— Чего надобно? Принесла нелегкая ни свет ни заря.
— Открывай, Василий, встречай шуряка, — недобро ответил ранний гость.
— Какой еще шуряк? — удивились с той стороны.
— В моем доме семнадцать лет живешь и не узнаешь?
Ему открыли, впустили.
В небольшой кухоньке горела лампа «трехлинейка». Пахло керосином и еще чем-то паленым. Гость огляделся.
— Письмо мое получил?
— Получил, — нехотя ответил хозяин. — Только я считаю, Тихон Савельевич, что вы на дом никаких прав не имеете. Дом был дан моей покойной жене в приданое…
— Были бы у вас с него дети, было бы тебе и приданое. А теперь что выходит? Дом как был записан на фамилию Сушко, так и остался. А Сушко — я, ты — Демченко. Вот и выходит — после сестры дом должон вернуться ко мне. Покажи-ка его хозяину!
Гость шагнул было к ближайшим дверям, но Демченко загородил собою путь.
— Туда нельзя… Там моя жена. Спит.
Гость вконец разошелся:
— Жена-а-а… — насмешливо протянул он. — Откуда такая взялась? Уж не ей ли норовишь передать мой дом? Так знай, по судам затаскаю!
К разговору чутко прислушивались обитатели дома.
— Вася, Вася, — раздался женский голос, — скажи ему, пусть пока уходит. Мы же еще спим. Придет потом, после обеда, тогда и решим.

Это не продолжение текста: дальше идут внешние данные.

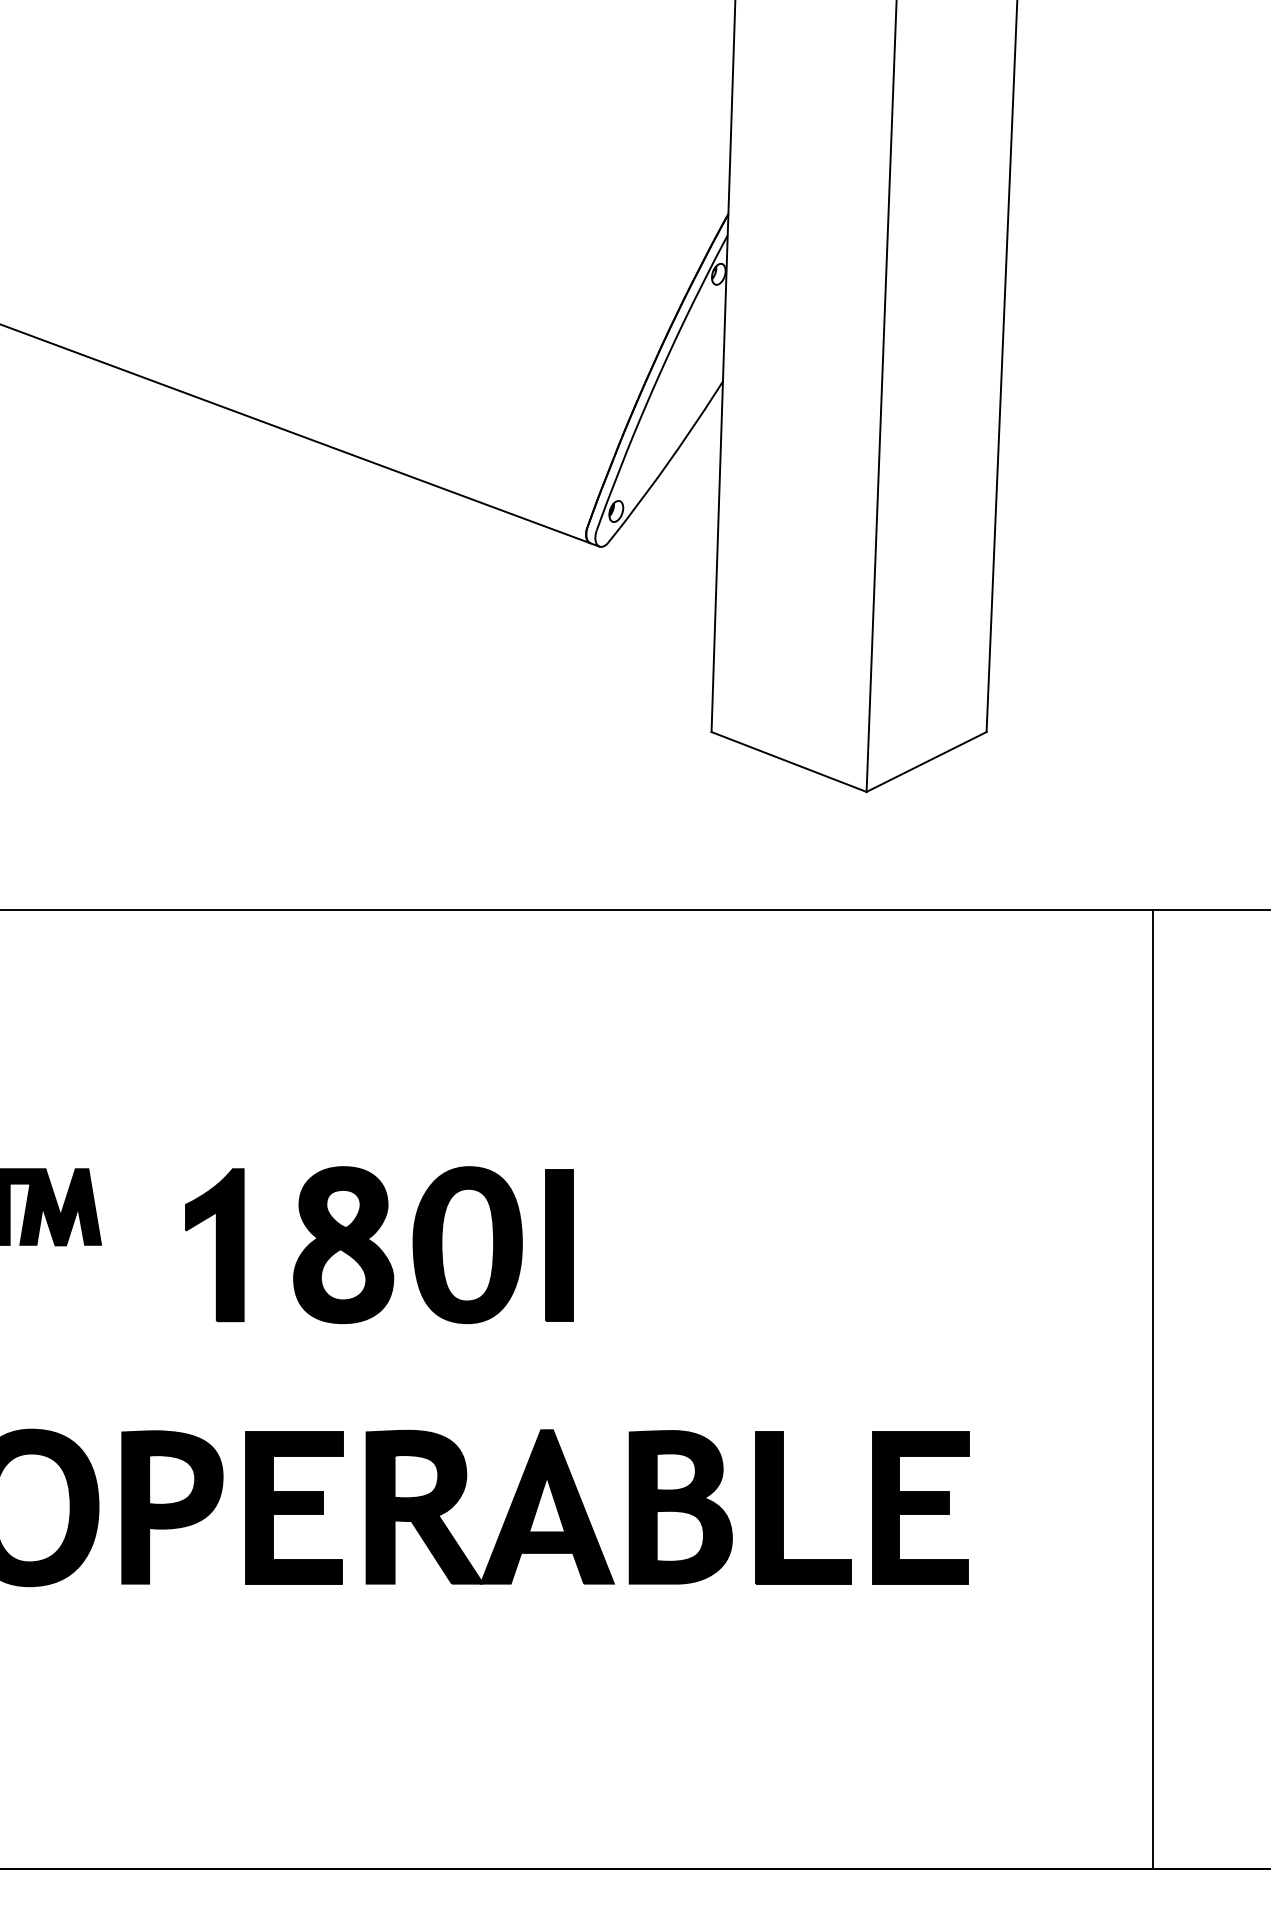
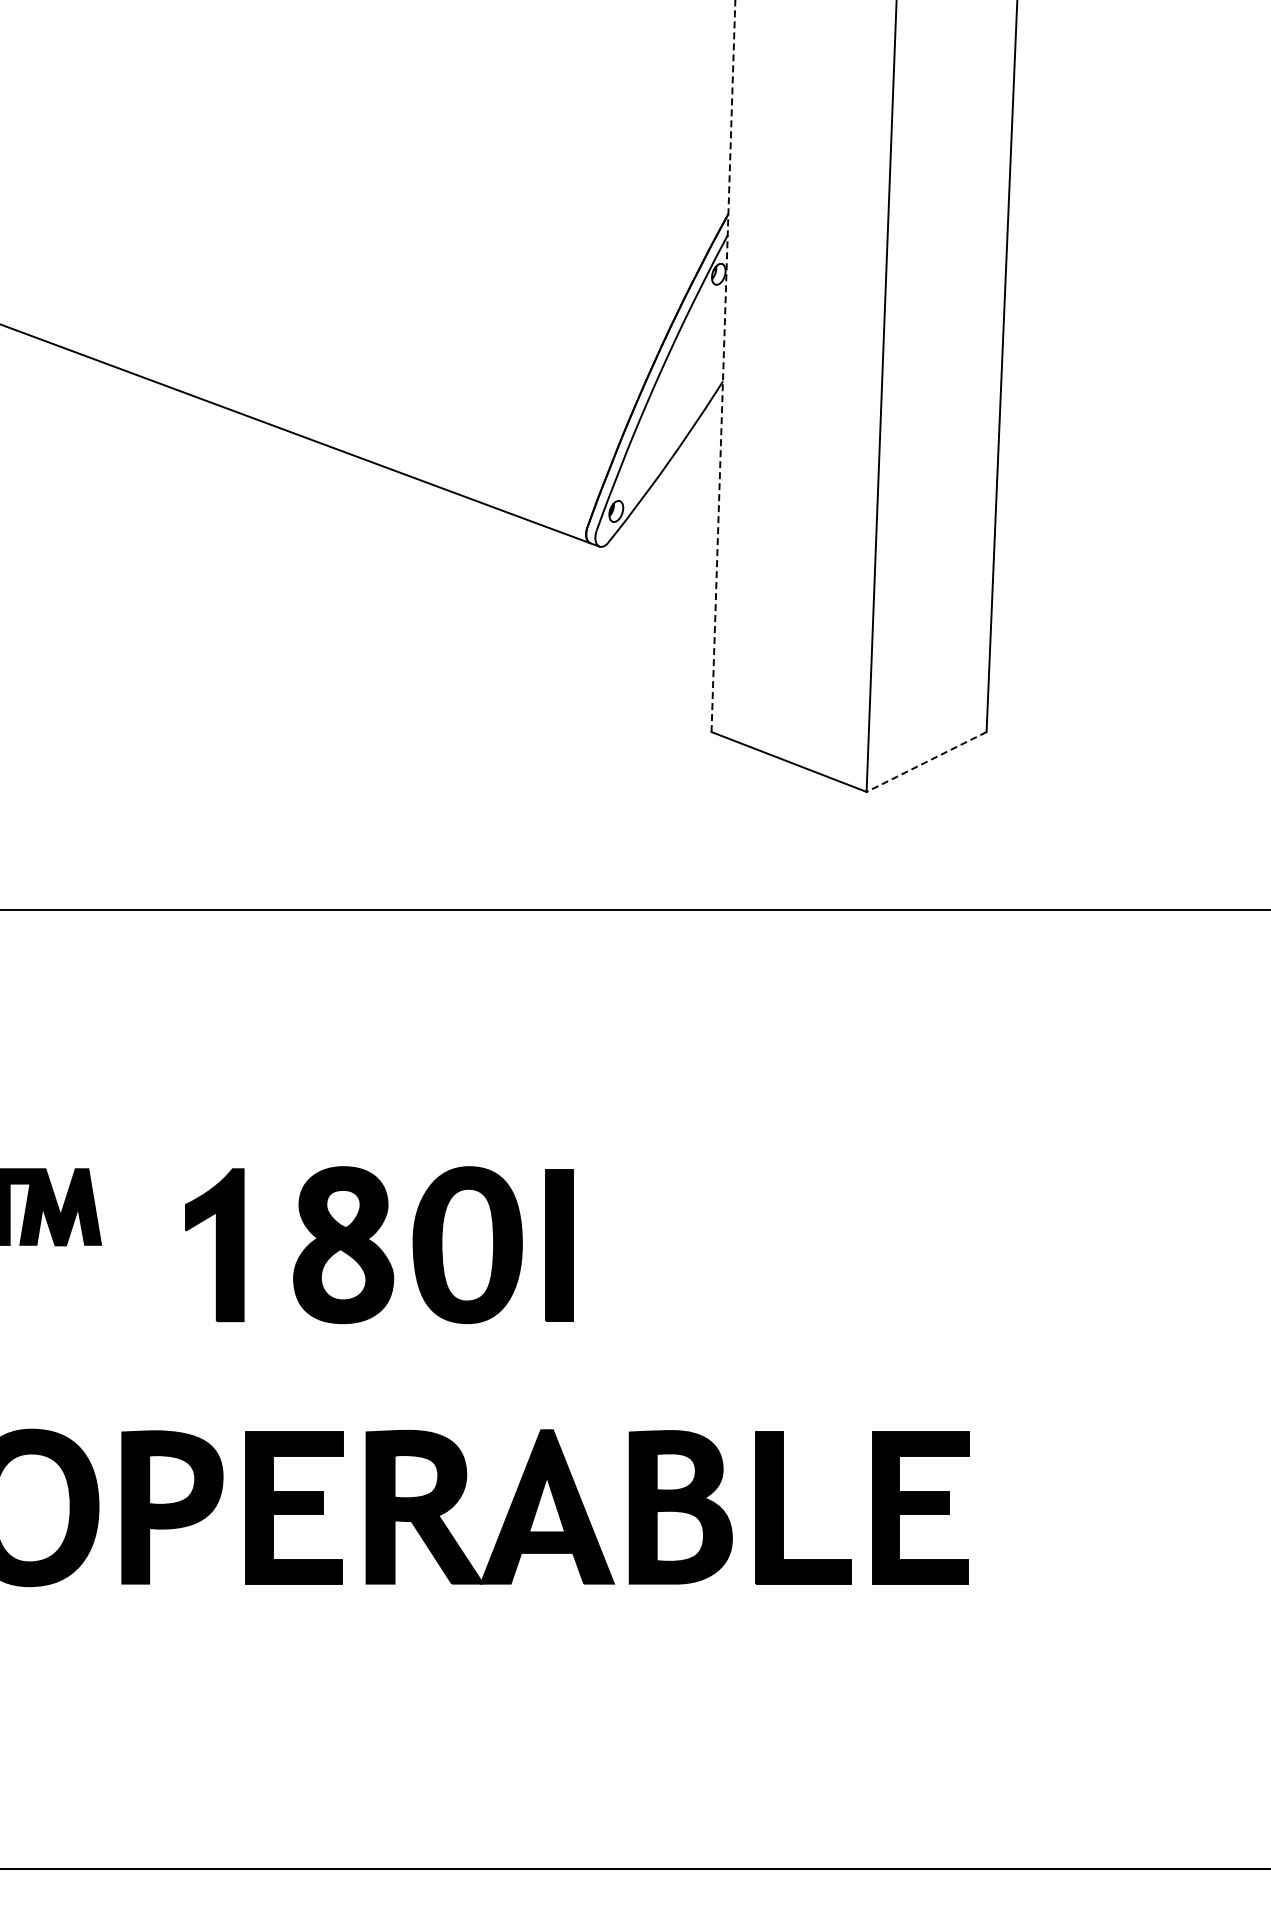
line at (723, 366): solid -> dashed
line at (926, 762): solid -> dashed
line at (1152, 1389): present -> none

— Ну нет! — загрохотал бас гостя. — Хотят меня вытурить из родного дома. Да меня мать в люльке колыхала в той комнате, где ты сейчас нежишься со своей утешительницей.
Гость сделал еще одну попытку осмотреть «свой дом». Но Демченко запер перед ним дверь во вторую комнату.
— Это моя мастерская. Там у меня аппарат, пластинки, бумага… Туда не пущу. — Он положил ключ к себе в карман. — И попрошу не дебоширить. Иначе вызову милицию. Пока суд не решит, вы на этот дом прав не имеете.
Гость слегка успокоился.
— Иди штаны-то надень… Жених, — посоветовал он.
Демченко удалился.
В спальне он держал совет с женою. Братунь советовала:
— Соглашайся, черт с ним, с этим домом, все равно уезжать. Не надо сейчас привлекать внимание к себе. Прими его поласковее и выпроводи. Подпиши, что там нужно.
— Но это же мой дом! — удивился Демченко.
— То, что есть у твоей Людочки, на дюжину счастливых хватит, — ядовито проговорил Григорий, стоявший на пороге. — Надо поскорее выпроводить этого крохобора. Пристукнуть бы его, да шума не хочется поднимать.
Демченко оделся и вышел на кухню к гостю.
— Тихон Савельевич, мы с женою посоветовались и решили отказаться от дома… конечно, не безвозмездно, дадите отступного. А пока я могу по-хорошему, без тяжбы подписать бумаги, какие там нужно.
— А не обманешь? — насторожился гость. — С какой это радости ты от своего так легко отрекаешься?
— Чего же отрекаюсь, отступного возьму. Все равно я уеду отсюда.
— Думаешь, что я так и раскошелюсь?
— Договоримся.
— Ну, ну… — гость все еще не верил.
— Раздевайтесь, позавтракаем, мы же с вамп были добрыми родичами.
— Были… Пока ты мою сестру заради молодой па тот свет не отправил.
— Побойтесь бога, Тихон Савельевич! — взмолился Демченко. — Ваша сестра была больным человеком, вы это знаете.
— Была, была… — проворчал гость, снимая полушубок.
В кухню вошла Людмила. Поздоровалась с гостем.